My eyes widen. “It was… you.”
Oh God.
So, he is an asshole pervert. He was watching me last night.
“It was. You were cute in your little black outfit. Stupid but cute. Did you really think no one would recognize you?” He chuckles. “As cute as you were, I hate to break it to you though. You’ve got no future in espionage. You’re a little too…” He looks me up and down. “Visible for that. So maybe it’s good that you get to change sheets and mop floors. Gotta keep your options open.”
And there it is. A little dig at my body along with other insults.
Nothing has changed, has it? He’s still the same. Only now, I’m more vulnerable. I have more to lose. Like my job and eventually, my house.
“Thanks for your concern about my career choices.”
“Don’t mention it.”
“Right. I wouldn’t expect you to understand,” I say, because I really can’t stop myself. “I wouldn’t expect someone like you, who’s gone through life riding on his daddy’s shoulders, completely wasted and high, to understand what it’s like for the rest of us.”
I stand tall under his scrutiny. I stand tall and firm, even though I’m quaking inside when he takes a step toward me. Then another and another. Until he’s so close to me that I can smell him.
Cigarette and blueberry pie, like the ones Maggie bakes.
Two things I never thought would go together but somehow do and I don’t like that. Not one bit.
Zach’s face is in the shadows now. But the sky and the stars provide enough light that I can see his eyes and his mouth when he says, “Yeah, maybe not.
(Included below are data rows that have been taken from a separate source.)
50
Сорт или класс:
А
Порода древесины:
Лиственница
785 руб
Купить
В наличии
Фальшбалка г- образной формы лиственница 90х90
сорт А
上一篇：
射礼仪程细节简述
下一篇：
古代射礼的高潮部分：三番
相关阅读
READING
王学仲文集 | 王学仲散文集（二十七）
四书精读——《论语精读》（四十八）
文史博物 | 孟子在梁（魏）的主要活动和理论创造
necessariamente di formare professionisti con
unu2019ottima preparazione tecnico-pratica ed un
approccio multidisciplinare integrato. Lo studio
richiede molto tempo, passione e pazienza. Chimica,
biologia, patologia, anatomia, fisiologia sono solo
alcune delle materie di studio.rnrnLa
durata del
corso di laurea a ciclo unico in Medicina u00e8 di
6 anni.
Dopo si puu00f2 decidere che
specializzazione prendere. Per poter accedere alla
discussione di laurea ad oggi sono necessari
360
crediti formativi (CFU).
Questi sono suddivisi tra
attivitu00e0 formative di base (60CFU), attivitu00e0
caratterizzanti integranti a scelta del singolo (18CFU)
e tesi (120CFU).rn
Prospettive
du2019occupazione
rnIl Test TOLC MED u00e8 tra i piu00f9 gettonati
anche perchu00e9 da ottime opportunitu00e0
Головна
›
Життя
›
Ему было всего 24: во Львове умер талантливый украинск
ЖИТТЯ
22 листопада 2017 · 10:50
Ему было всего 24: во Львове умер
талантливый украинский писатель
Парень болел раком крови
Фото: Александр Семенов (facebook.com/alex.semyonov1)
But I do understand one thing.”
Clutching my shoes tightly to my chest, I go for bravado. “What’s that?”
“If you want to keep this job, you’re gonna have to keep me happy,” he drawls.
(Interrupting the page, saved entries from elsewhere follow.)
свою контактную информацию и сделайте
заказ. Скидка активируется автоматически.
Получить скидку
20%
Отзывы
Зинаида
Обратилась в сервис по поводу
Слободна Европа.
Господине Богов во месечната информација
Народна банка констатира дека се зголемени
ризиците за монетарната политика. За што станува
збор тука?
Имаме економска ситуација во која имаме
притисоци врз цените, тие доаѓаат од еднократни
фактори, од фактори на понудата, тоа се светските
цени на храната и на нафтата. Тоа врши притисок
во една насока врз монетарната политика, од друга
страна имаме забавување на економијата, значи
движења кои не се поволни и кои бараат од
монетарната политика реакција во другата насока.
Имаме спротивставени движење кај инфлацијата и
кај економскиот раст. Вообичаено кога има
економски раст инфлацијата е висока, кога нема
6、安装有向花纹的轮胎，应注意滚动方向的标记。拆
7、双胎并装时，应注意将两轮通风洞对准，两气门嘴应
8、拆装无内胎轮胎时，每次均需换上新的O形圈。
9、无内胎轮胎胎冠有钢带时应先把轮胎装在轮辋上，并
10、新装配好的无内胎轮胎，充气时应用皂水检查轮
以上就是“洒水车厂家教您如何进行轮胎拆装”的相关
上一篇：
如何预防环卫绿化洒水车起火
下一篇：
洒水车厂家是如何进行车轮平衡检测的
His threat lingers between us, heavy and dark, just like him.
The soft leaves brushing against the nape of my neck suddenly start to feel sharp-edged and dangerous.
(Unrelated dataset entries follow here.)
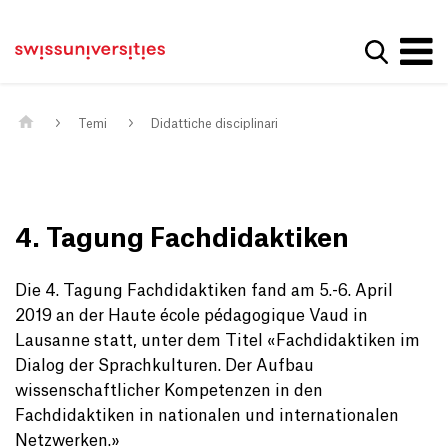
Get convenient version of this site
Casa
Navigazione principale
Hide message
Mostra la
Contenuto
Contatto
Main Content
Mappa del sito
Meta Navigation
Temi
Didattiche disciplinari
4. Tagung Fachdidaktiken
Die 4. Tagung Fachdidaktiken fand am 5.-6. April
2019 an der Haute école pédagogique Vaud in
Lausanne statt, unter dem Titel «Fachdidaktiken im
Dialog der Sprachkulturen. Der Aufbau
wissenschaftlicher Kompetenzen in den
Fachdidaktiken in nationalen und internationalen
Netzwerken.»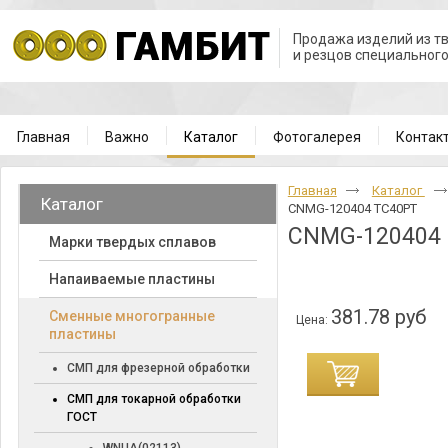
Продажа изделий из т
и резцов специальног
Главная
Важно
Каталог
Фотогалерея
Контак
Главная
Каталог
Каталог
CNMG-120404 TC40PT
CNMG-120404
Марки твердых сплавов
Напаиваемые пластины
381.78 руб
Cменные многогранные
Цена:
пластины
СМП для фрезерной обработки
СМП для токарной обработки
ГОСТ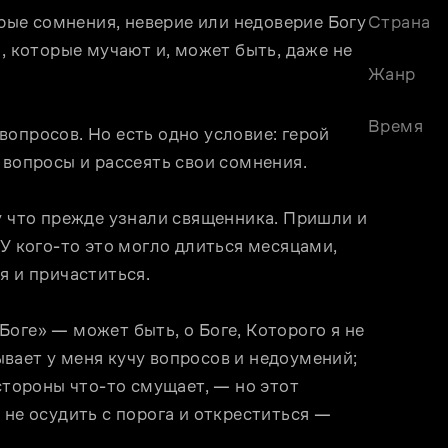
трые сомнения, неверие или недоверие Богу 
Страна
, которые мучают и, может быть, даже не 
Жанр
Время
опросов. Но есть одно условие: герой 
 вопросы и рассеять свои сомнения.
у что прежде узнали священника. Пришли и 
У кого-то это могло длиться месяцами, 
я и причаститься.
оге» — может быть, о Боге, Которого я не 
ает у меня кучу вопросов и недоумений; 
стороны что-то смущает, — но этот 
не осудить с порога и откреститься —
“I’m not your personal slave, if that’s what you think my job is,” I tell him, trying to hold on to the last remnants of my courage.
He leans down and his scent becomes so thick, so pervasive that my lips part. His stare falls to them before he looks me in the eyes. “I think your job is whatever I want it to be.”
Zach fills my entire vision. His dark t-shirt, his broad shoulders. I can’t see anything beyond him. It makes my heart pound faster. With fear. With hate.
So much so that I can’t stop myself from sneering, “You haven’t changed a bit, have you? I bet you still think you own the world.”
He shakes his head, slowly, dangerously. Hypnotically. “I don’t give a fuck about the world. But I do own you.”
Fully knowing that it might make my situation worse, I scoff. “You’ll never own me. Not now. Not ever.”
“Is that a challenge, Blue?”
Blue.
How can one word have such a drastic effect? It makes my inside tumble. My chest quivers as Blue slides down my throat as if I’ve inhaled it like a drug.
“It’s a promise.”
Zach scans my face, as if he’s memorizing my features. As if he plans to dream of me tonight.
I let him.
I let him memorize it, soak it in, so when he sees me behind his closed eyelids, he understands that I’m not kidding. That no matter what I’m not going to play his games. That somehow, I’m going to find a way to put this all to an end.
Getting my house back is too important to me.
“If we’re making promises, then let me tell you one thing,” he whispers, low and rough. “If I want you to be my slave, you’ll be falling to the ground so fast that your knees will bleed along with your palm. So don’t tempt me. I’m very easily tempted.”
Night sky.
I have a thing for it. A blue so deep that it’s almost black and the cluster of stars, trying to light it up.
It’s impossible, but I do appreciate their determination and that they come out night after night only to fail.
The first few months away from this town were hard because I couldn’t see the night sky. It’s practically impossible to see it in the city. Probably that’s why no one sleeps in New York. They don’t have a sky to call their own.